Consumer redemption of LevelUp coupons and offers is central to the provider’s business model. LevelUp, which mobile-game developer SCVNGR launched in July 2011, doesn’t charge interchange even though consumers fund their LevelUp wallets with a credit or debit card, with the app displaying a bar code to complete a purchase. Instead, LevelUp earns merchant fees of 35 cents per dollar on incremental sales generated by the redemption of rewards earned by its customers.

The second prong of LevelUp’s strategy has been sharing its application programming interface (API) codes with merchants wanting to create their own branded mobile- payments application.
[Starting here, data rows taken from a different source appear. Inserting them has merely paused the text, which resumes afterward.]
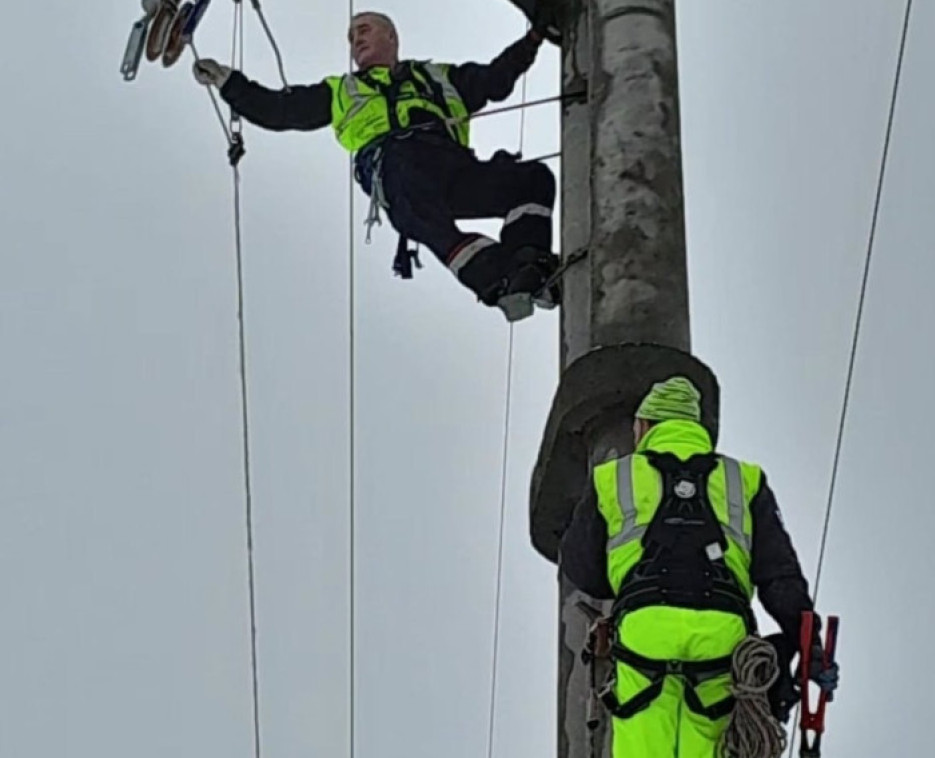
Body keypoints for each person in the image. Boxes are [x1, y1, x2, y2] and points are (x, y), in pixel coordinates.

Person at [193, 10, 561, 322]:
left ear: (391, 37)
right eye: (351, 37)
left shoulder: (438, 78)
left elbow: (494, 79)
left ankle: (529, 263)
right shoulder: (340, 90)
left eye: (364, 30)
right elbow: (278, 110)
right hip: (394, 164)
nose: (356, 41)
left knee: (531, 180)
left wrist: (535, 36)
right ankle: (498, 277)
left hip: (449, 162)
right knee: (417, 209)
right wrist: (228, 81)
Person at [559, 376, 839, 758]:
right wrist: (810, 647)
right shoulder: (746, 480)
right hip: (722, 635)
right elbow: (779, 576)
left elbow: (580, 565)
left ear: (645, 426)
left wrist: (627, 578)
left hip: (645, 628)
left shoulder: (614, 477)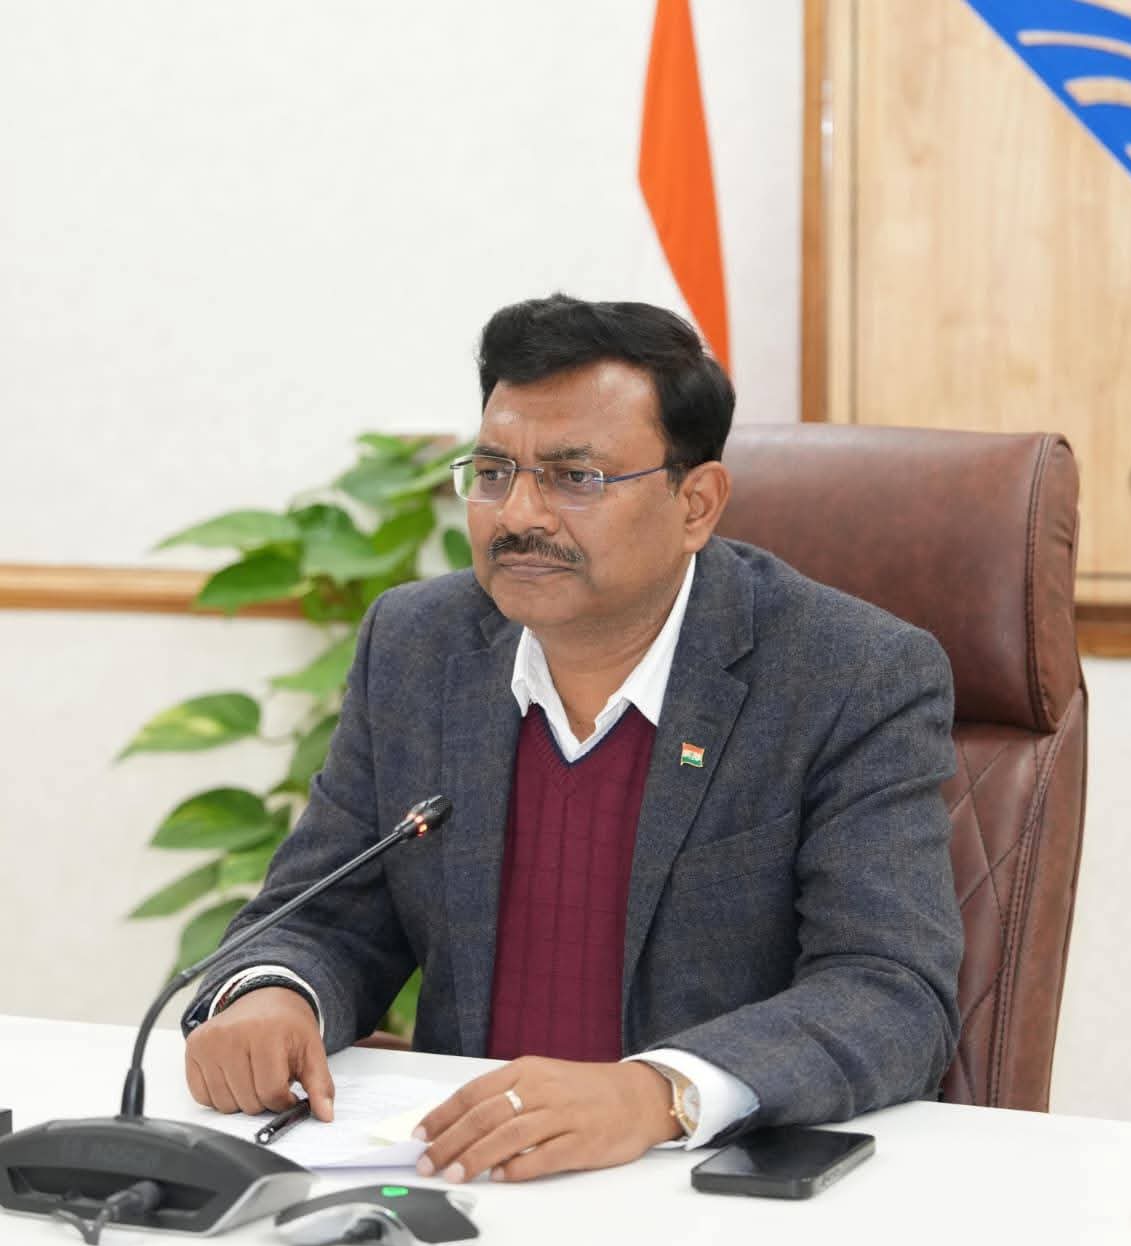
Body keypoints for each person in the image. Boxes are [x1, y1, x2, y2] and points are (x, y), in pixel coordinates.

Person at [182, 294, 963, 1185]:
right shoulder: (418, 645)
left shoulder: (847, 674)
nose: (518, 515)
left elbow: (889, 990)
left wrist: (655, 1094)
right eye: (492, 471)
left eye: (574, 477)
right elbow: (321, 914)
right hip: (469, 1175)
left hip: (700, 1187)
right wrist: (272, 993)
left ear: (696, 504)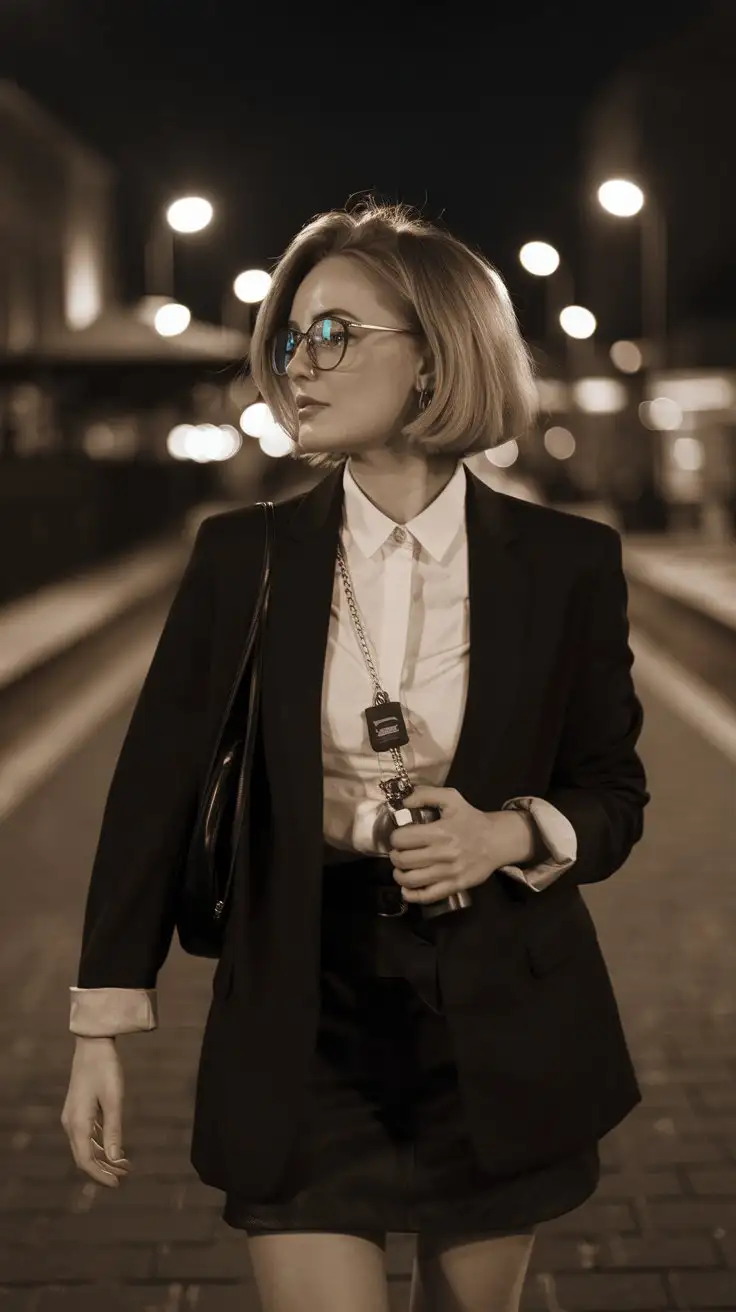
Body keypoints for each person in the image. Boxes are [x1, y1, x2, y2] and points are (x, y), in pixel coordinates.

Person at [62, 199, 650, 1312]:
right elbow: (154, 789)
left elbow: (612, 791)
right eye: (288, 337)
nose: (297, 365)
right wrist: (102, 1021)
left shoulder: (567, 561)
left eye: (333, 333)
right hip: (300, 1010)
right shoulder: (245, 555)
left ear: (435, 359)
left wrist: (507, 831)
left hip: (499, 1014)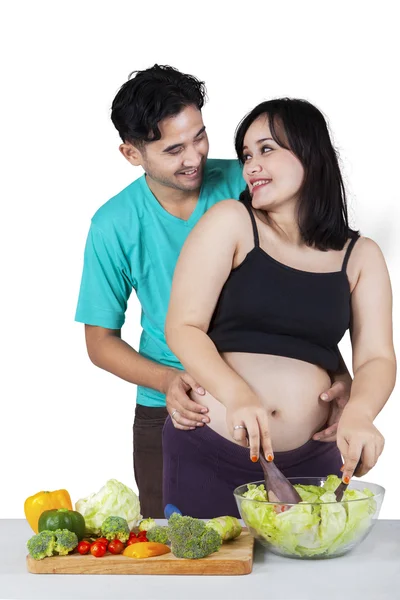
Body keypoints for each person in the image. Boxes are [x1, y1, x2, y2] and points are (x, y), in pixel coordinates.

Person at [75, 66, 352, 518]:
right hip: (176, 409)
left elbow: (300, 292)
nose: (195, 157)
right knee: (180, 557)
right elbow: (99, 342)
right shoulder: (113, 225)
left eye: (200, 136)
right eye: (174, 149)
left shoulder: (248, 185)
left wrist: (335, 372)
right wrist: (169, 382)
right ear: (131, 153)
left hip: (266, 409)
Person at [164, 98, 396, 518]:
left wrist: (361, 413)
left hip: (312, 461)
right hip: (211, 449)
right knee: (205, 578)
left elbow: (378, 357)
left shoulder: (361, 257)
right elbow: (183, 327)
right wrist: (237, 395)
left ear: (310, 153)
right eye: (246, 155)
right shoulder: (231, 221)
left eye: (266, 149)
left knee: (308, 582)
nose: (251, 165)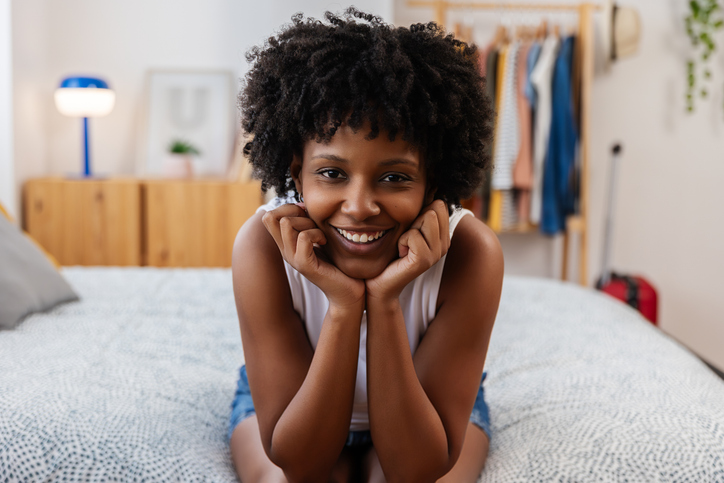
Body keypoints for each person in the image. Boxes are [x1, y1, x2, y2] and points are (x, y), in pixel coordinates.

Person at [229, 8, 503, 482]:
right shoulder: (261, 246)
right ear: (296, 170)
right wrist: (342, 304)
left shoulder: (471, 252)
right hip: (295, 403)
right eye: (331, 173)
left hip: (427, 413)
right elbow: (300, 463)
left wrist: (386, 300)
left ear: (431, 182)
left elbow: (416, 468)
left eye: (394, 177)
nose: (358, 207)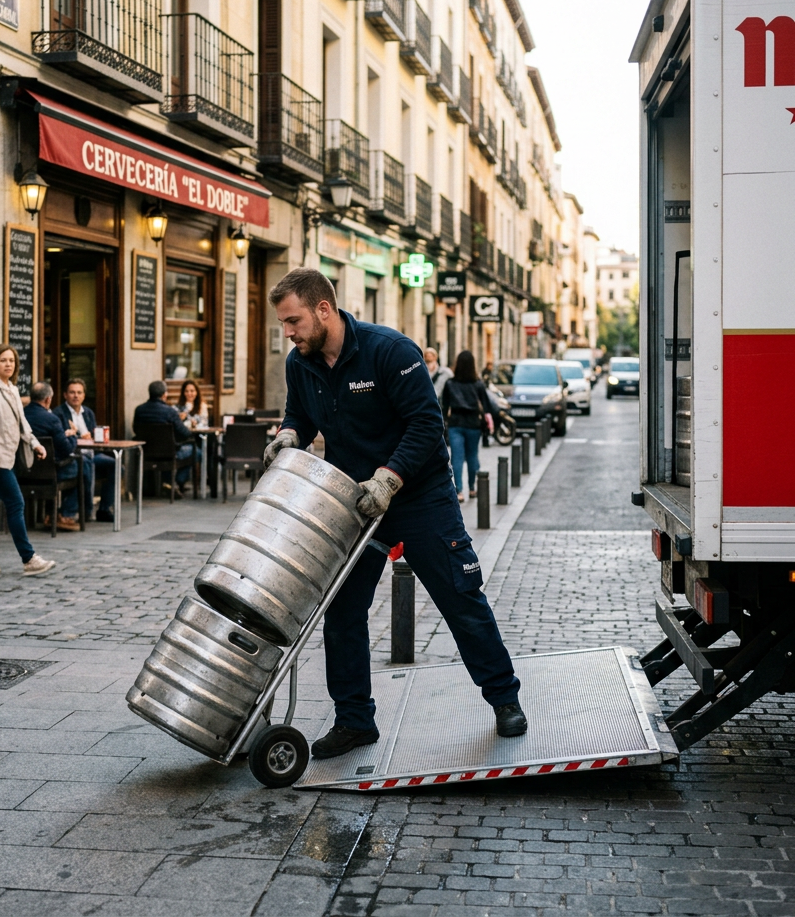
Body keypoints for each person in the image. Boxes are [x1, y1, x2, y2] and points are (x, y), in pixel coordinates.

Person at [263, 268, 525, 759]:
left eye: (293, 320)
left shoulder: (390, 351)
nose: (289, 332)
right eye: (283, 323)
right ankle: (355, 721)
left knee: (460, 599)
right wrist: (288, 435)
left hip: (420, 498)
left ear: (324, 309)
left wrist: (389, 478)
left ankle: (504, 699)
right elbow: (298, 412)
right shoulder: (301, 363)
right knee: (340, 612)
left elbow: (426, 425)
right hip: (353, 503)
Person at [0, 345, 56, 575]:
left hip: (7, 457)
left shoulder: (12, 389)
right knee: (16, 504)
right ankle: (29, 559)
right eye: (3, 360)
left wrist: (35, 443)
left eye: (12, 361)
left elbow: (22, 423)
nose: (8, 364)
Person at [54, 378, 117, 523]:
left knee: (115, 465)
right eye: (72, 392)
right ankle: (84, 510)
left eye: (79, 393)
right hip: (73, 456)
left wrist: (92, 437)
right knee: (86, 465)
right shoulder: (59, 414)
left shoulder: (88, 412)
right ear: (65, 395)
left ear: (83, 395)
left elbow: (94, 434)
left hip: (91, 453)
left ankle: (104, 509)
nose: (76, 396)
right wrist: (79, 437)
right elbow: (61, 439)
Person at [24, 381, 81, 531]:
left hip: (23, 472)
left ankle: (52, 514)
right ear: (48, 399)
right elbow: (66, 448)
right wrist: (73, 435)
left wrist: (64, 435)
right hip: (50, 473)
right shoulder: (51, 419)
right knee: (80, 468)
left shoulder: (21, 415)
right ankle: (63, 514)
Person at [442, 350, 494, 504]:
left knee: (457, 458)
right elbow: (486, 406)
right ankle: (472, 488)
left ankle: (459, 491)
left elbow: (444, 406)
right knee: (472, 456)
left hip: (456, 424)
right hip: (473, 424)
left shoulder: (450, 384)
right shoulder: (478, 384)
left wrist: (444, 422)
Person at [133, 380, 199, 495]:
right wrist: (183, 422)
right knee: (197, 452)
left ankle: (168, 482)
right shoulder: (170, 412)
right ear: (164, 394)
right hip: (169, 453)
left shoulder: (139, 410)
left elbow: (135, 429)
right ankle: (177, 482)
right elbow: (184, 433)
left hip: (146, 452)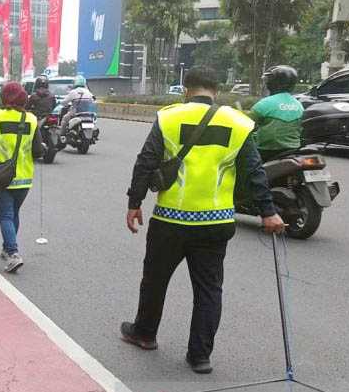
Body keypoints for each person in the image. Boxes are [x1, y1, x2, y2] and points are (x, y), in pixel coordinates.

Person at [122, 66, 285, 374]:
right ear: (216, 90)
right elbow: (254, 171)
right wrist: (268, 211)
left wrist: (135, 202)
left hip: (170, 220)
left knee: (155, 281)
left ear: (187, 89)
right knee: (209, 290)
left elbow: (146, 161)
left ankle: (144, 333)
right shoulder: (238, 123)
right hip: (215, 222)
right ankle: (200, 356)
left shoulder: (169, 117)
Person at [0, 82, 44, 273]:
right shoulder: (31, 119)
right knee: (13, 213)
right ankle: (8, 248)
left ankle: (13, 253)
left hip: (0, 176)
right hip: (24, 178)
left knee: (6, 215)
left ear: (3, 97)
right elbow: (38, 151)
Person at [249, 65, 304, 161]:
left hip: (267, 150)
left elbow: (246, 124)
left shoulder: (265, 103)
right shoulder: (299, 105)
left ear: (274, 83)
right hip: (294, 149)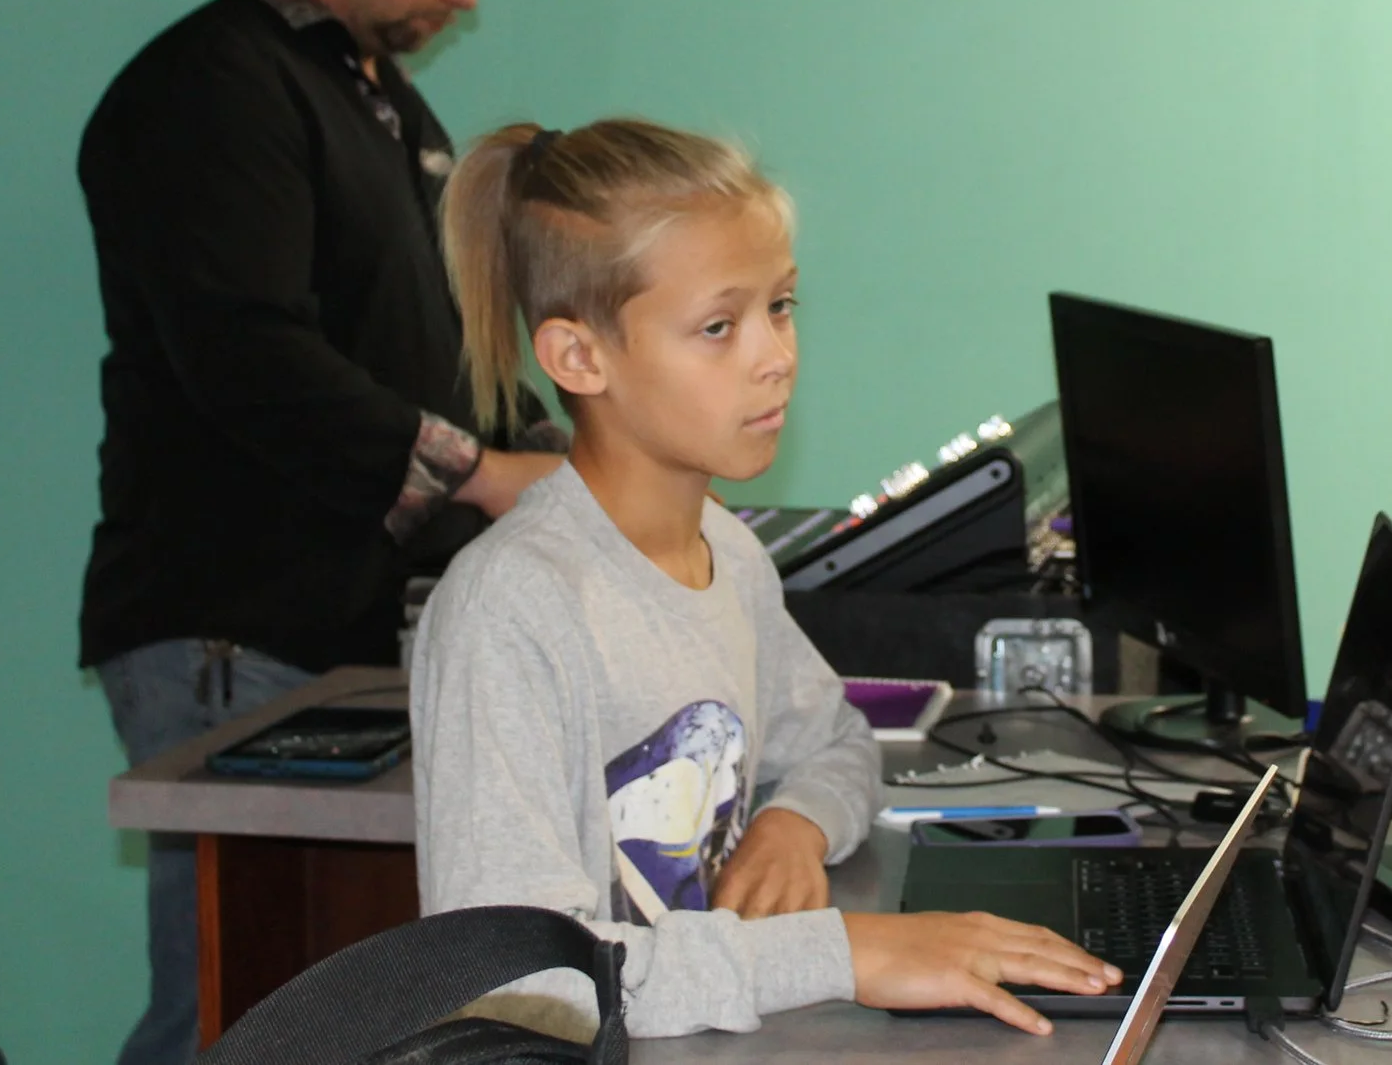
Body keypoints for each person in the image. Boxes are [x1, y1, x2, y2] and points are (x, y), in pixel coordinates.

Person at [413, 118, 1123, 1039]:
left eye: (781, 306)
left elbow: (835, 742)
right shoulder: (510, 608)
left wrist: (794, 824)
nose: (775, 354)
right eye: (719, 325)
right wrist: (847, 951)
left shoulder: (726, 551)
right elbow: (521, 980)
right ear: (579, 357)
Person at [77, 0, 569, 1065]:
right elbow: (249, 355)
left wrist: (577, 463)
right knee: (233, 1010)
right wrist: (483, 475)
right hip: (238, 634)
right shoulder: (211, 89)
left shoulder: (373, 96)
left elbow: (448, 344)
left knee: (337, 1007)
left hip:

Merchants using LevelUp’s API are charged $40,000 to $60,000 for each mobile-phone operating system for which they develop an app, such as Apple Inc.’s iOS or Google Inc.’s Android.

Among the features merchants can load into their mobile app is the ability to direct a pre-determined percentage of transactions to a charity. So far, about 20 of LevelUp’s 5,000 merchants (up from about 1,200 a year ago) have opted to purchase its API.

While the cost for accessing LevelUp’s API is too expensive for mom-and-pop merchants and small chains, Priebatsch says it is a more economical solution for larger merchants than developing their own mobile app from scratch.

“The white-label approach opens up the opportunity for merchants that want a mobile app to create one at a cost much lower than if they developed their own app,” he says. “It can cost merchants a million or more to build their own mobile infrastructure. The white-label approach also gives merchants control over the branding of the app.”

The final piece of the puzzle is a loyalty migration tool that allows merchants to link their existing loyalty programs to the LevelUp wallet. Existing points and rewards follow the customer, and new merchant rewards or loyalty points are automatically downloaded to a LevelUp customer’s wallet with each purchase at a merchant in whose loyalty program they are enrolled. LevelUp users also can redeem loyalty points at the point of sale.

Merchants can access real-time analytics on individual loyalty program members to track their shopping behavior, what stores they frequent and demographic data, as well track cross-merchant behavior at the batch level for enrolled customers.

“Our loyalty-migration tool is a way for merchants to streamline how they interact with consumers though their loyalty program, because the consumer no longer has to remove the loyalty card from their wallet and swipe it at the point of sale,” says Priebatsch. “The capabilities we are offering are not possible with older loyalty programs.”